Anyone who says hold 'em is luck really knows nothing about the game.
When I was going to University a few months back, some guy there had just picked up the game. Naturally, we got into an argument about poker being a game of luck and skill. I told him I would prove it, so I played him heads up and took his money pretty damn quickly.

But, fact is, there is a lot of luck involved, though in the long run, the skilled player comes out on top. The other night I was playing some play money 100/200 No Limit, and some jackass kept raping me on the river every time. He eventually busted me, and started getting cocky. I bought back in for $20,000, and he knocked me back down to $7,000. I said to him: "Your luck will run out sometime, don't worry."

And it did. He had a stack of $110,000, and I murdered him in five minutes to bust him from just a stack of 7k.
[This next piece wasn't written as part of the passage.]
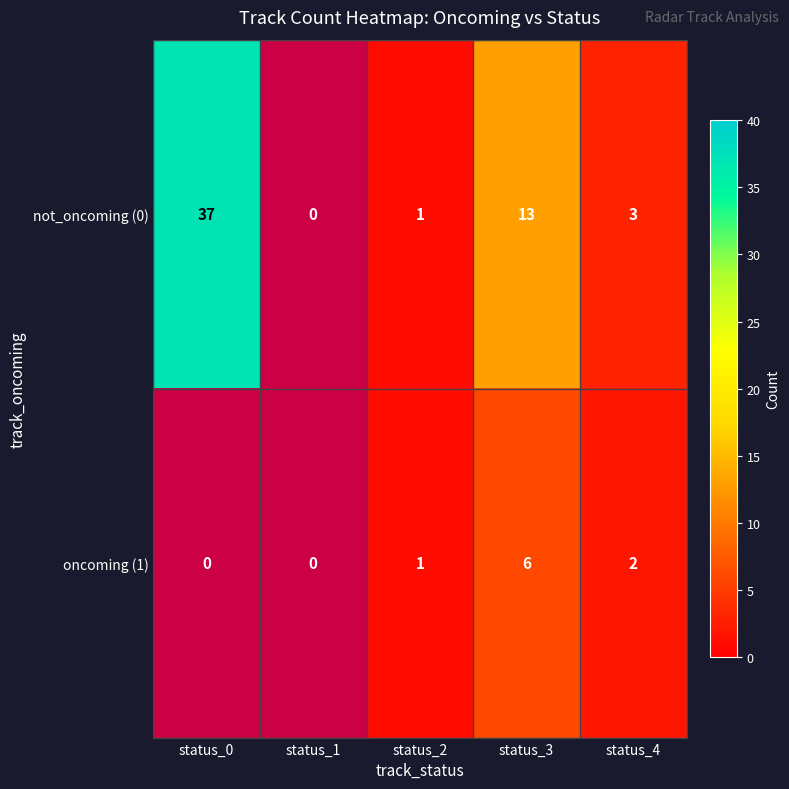

Is the value of not_oncoming (0) at status_4 greater than the value of oncoming (1) at status_4?

Yes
I'm a firm believer that the skilled player will almost always cover the "lucky" players in the long run.

One thing I've noticed on ub is that people overvalue weak Aces - weak aces are a way to get rolled of all your chips IMO, I never play them unless we are down to three or less players.
Agreed. They're good hands heads up and perhaps shorthanded, because the odds are that your opponents have trash hands like 6-4o or T-3 or something you can cover, but you can't play those at a full table. It's amazing how many times I push with a hand like A-K or A-Q and get called with something like A-4 or A-7. A lot of newer players, or moderate players, won't lay down with weak kickers, either.